▶ **THE TASK**: Whenever the word "Shops" appears in a line of the data below, copy that line.

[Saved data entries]
=== Section Start ===

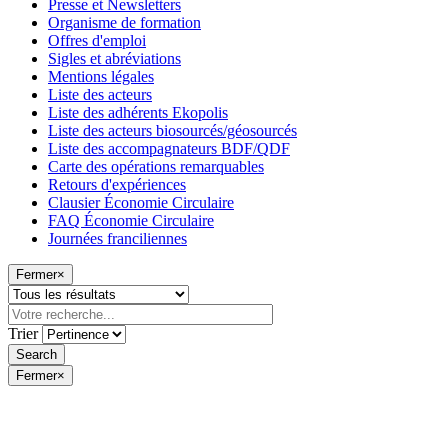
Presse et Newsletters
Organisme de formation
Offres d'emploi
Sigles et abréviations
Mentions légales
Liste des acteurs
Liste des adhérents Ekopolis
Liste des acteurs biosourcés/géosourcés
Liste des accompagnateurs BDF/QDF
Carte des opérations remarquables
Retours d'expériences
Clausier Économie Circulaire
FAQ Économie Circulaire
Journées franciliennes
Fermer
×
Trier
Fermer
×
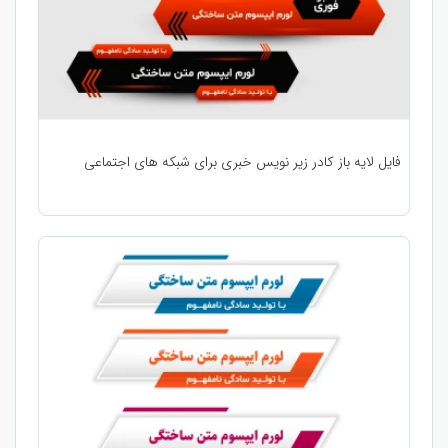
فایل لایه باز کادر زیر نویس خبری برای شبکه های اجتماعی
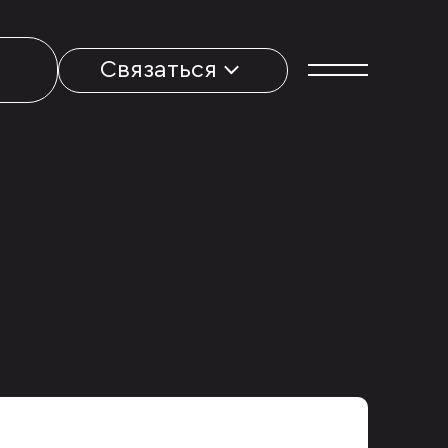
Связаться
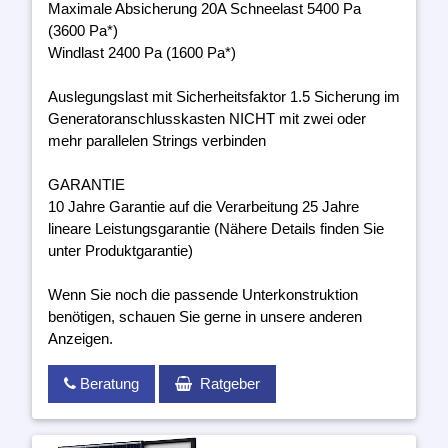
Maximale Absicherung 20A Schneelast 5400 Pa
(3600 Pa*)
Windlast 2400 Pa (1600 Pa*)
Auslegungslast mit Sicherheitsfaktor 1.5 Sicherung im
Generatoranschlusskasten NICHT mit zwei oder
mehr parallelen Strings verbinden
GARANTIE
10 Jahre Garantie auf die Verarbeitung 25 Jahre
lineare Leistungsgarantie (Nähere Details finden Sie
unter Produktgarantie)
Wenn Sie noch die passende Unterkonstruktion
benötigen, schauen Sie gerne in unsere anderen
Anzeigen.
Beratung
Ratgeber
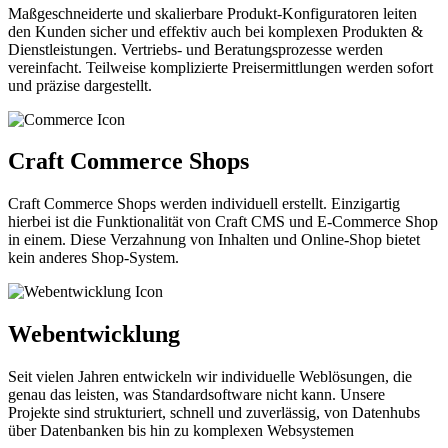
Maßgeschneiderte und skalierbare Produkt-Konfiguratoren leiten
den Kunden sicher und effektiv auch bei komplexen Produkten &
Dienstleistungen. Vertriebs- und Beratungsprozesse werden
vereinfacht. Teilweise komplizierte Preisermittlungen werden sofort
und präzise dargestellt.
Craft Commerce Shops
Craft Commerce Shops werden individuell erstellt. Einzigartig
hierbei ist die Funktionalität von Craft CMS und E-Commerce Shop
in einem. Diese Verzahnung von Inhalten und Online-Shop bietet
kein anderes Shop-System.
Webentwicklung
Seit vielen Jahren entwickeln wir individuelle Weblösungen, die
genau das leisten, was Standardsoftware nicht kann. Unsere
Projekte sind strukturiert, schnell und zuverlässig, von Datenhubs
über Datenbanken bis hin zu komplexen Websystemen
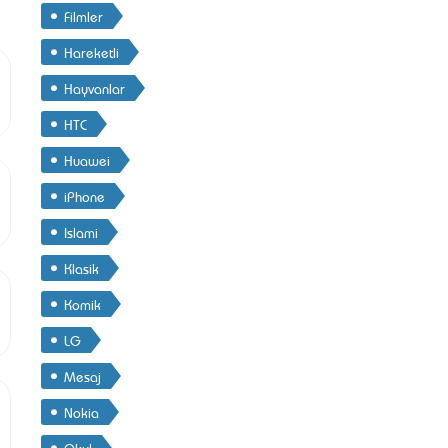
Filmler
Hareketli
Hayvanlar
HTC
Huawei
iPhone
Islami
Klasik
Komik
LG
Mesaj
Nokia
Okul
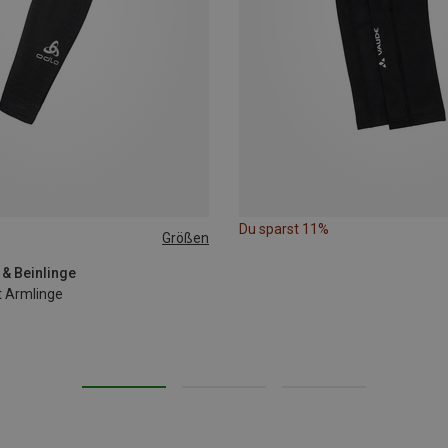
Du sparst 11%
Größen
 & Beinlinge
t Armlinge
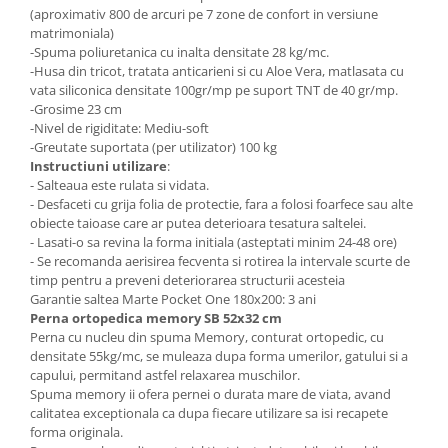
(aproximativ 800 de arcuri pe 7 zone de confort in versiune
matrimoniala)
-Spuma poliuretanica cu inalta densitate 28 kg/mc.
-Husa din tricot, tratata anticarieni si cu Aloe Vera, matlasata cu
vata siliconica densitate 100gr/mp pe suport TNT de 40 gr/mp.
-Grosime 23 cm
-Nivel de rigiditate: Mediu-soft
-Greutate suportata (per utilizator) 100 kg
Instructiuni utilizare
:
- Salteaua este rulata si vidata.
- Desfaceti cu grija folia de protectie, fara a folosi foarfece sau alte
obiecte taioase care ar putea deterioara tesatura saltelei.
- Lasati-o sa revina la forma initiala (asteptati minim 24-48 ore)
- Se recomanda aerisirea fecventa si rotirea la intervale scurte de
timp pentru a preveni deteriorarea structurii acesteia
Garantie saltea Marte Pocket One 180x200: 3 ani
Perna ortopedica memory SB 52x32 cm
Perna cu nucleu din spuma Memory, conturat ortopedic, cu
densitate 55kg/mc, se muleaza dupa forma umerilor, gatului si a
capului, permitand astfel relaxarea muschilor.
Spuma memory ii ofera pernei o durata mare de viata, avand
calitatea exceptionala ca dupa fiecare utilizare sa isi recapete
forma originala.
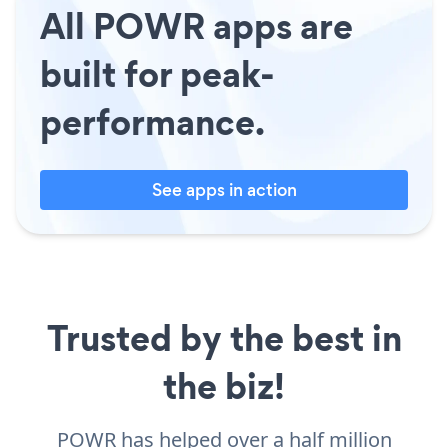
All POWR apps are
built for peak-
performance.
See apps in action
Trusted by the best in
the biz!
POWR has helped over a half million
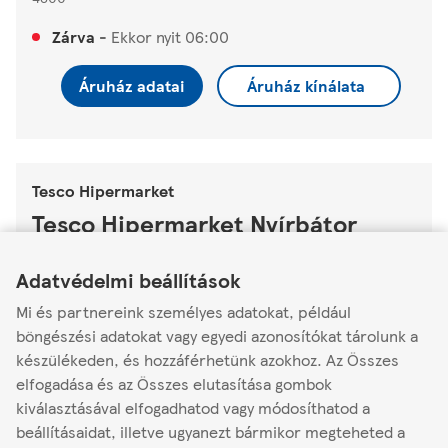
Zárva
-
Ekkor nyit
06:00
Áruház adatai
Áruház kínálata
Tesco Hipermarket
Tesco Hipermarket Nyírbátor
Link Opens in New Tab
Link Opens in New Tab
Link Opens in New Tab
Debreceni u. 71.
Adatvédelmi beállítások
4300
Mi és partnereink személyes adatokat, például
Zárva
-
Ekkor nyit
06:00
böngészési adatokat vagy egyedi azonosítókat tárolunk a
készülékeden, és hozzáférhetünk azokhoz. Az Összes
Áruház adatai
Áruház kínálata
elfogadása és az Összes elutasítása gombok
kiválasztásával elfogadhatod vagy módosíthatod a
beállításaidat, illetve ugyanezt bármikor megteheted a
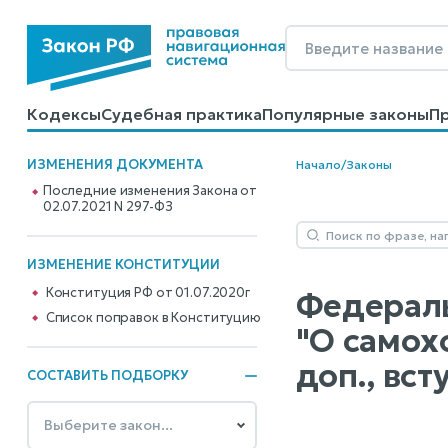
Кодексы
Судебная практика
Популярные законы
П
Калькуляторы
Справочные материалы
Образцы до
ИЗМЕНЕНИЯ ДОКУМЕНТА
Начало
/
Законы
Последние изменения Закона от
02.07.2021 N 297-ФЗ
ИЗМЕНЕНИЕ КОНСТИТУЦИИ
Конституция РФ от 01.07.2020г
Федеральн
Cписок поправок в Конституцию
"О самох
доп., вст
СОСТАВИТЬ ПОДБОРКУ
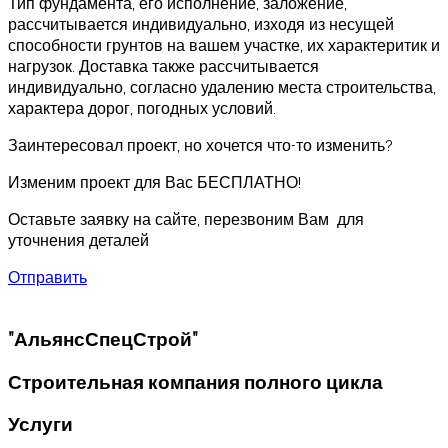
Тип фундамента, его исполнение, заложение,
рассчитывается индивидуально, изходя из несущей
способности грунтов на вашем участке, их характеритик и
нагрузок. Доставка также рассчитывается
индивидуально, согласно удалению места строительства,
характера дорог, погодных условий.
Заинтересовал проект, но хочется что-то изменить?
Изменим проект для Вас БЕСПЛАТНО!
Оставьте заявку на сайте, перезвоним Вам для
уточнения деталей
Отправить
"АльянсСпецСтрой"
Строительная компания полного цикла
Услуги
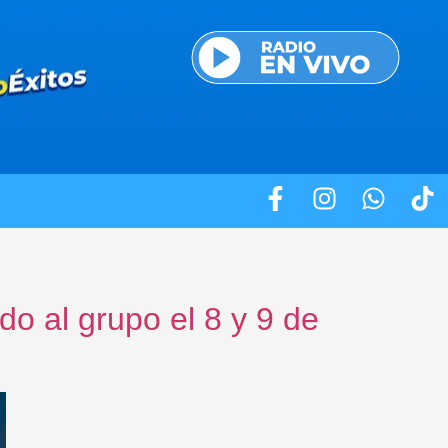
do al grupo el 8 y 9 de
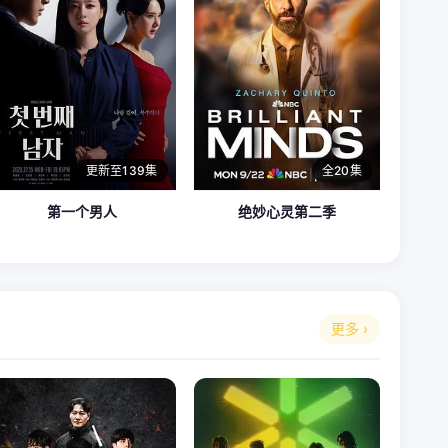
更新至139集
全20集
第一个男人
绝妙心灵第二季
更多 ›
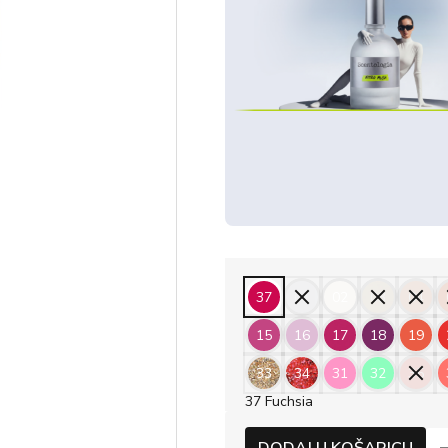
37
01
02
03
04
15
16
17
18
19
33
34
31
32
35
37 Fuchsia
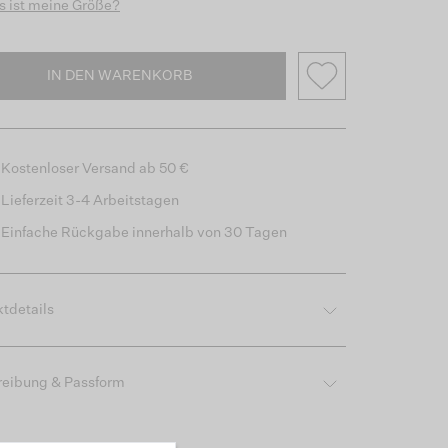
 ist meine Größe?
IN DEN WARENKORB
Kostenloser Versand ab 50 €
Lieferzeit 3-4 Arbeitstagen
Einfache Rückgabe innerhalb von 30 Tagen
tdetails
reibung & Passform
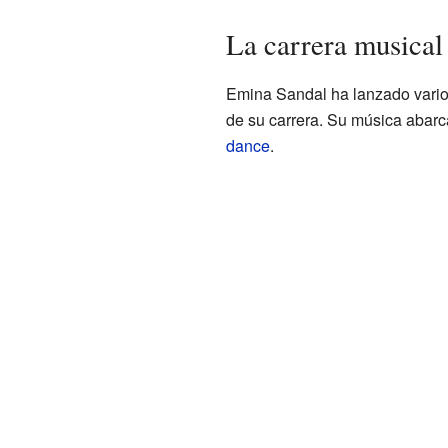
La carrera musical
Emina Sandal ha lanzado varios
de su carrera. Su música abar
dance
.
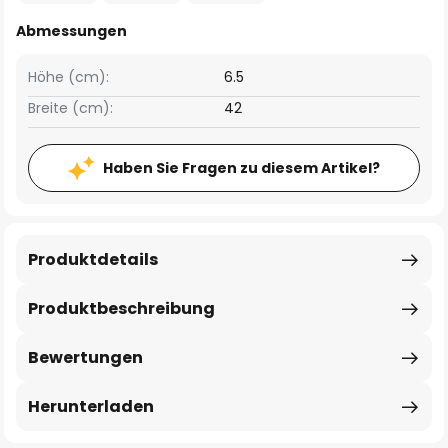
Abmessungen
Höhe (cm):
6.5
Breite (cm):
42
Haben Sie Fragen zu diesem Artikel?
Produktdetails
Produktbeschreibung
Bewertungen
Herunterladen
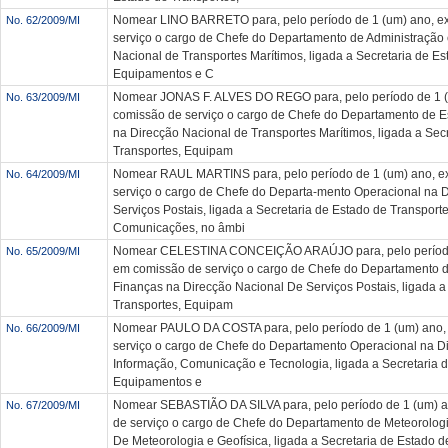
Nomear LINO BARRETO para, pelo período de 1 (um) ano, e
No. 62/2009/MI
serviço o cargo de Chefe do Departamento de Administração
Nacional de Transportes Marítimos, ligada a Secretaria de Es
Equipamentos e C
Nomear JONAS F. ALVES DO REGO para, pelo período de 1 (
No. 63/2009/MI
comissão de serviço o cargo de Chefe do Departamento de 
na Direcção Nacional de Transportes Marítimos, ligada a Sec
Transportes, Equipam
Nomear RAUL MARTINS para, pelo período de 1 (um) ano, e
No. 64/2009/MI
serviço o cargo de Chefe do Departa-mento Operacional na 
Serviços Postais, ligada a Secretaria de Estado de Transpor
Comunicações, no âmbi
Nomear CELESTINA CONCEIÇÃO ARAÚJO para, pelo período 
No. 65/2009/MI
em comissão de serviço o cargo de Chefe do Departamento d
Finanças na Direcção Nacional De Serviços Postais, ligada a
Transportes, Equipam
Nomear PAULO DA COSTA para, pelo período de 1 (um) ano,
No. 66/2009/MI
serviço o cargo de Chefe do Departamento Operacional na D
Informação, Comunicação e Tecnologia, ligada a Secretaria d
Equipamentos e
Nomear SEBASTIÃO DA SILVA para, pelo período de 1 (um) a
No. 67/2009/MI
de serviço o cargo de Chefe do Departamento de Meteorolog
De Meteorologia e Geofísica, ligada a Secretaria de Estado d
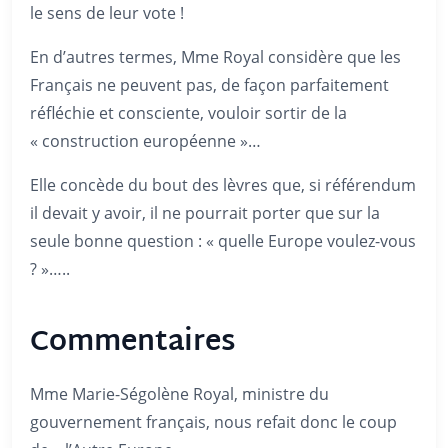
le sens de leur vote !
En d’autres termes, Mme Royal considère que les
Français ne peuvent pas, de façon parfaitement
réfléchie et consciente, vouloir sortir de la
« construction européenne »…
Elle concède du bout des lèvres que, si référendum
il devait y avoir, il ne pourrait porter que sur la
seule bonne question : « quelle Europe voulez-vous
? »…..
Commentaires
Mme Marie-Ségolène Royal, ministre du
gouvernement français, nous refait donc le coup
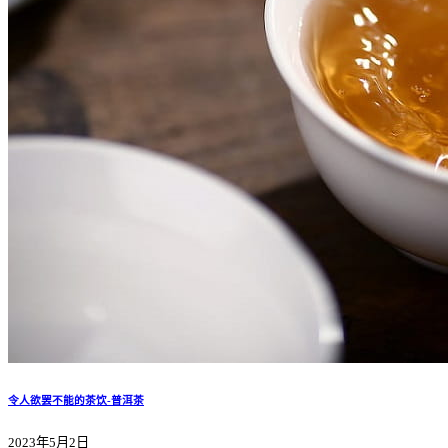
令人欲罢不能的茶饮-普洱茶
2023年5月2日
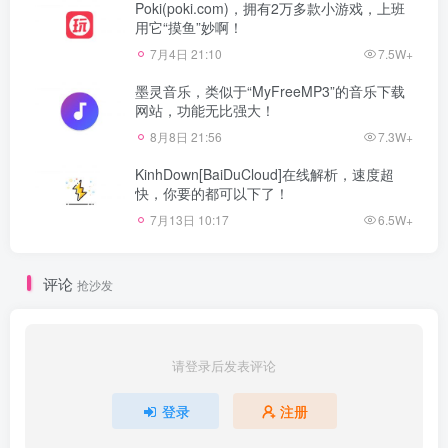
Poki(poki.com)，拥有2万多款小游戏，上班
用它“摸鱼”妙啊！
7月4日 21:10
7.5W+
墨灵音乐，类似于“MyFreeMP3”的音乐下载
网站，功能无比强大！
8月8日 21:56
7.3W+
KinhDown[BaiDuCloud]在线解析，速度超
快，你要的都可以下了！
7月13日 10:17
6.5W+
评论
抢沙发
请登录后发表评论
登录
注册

=== Section End ===

▶ **YOUR RESPONSE**:
Craft Commerce Shops
Craft Commerce Shops werden individuell erstellt. Einzigartig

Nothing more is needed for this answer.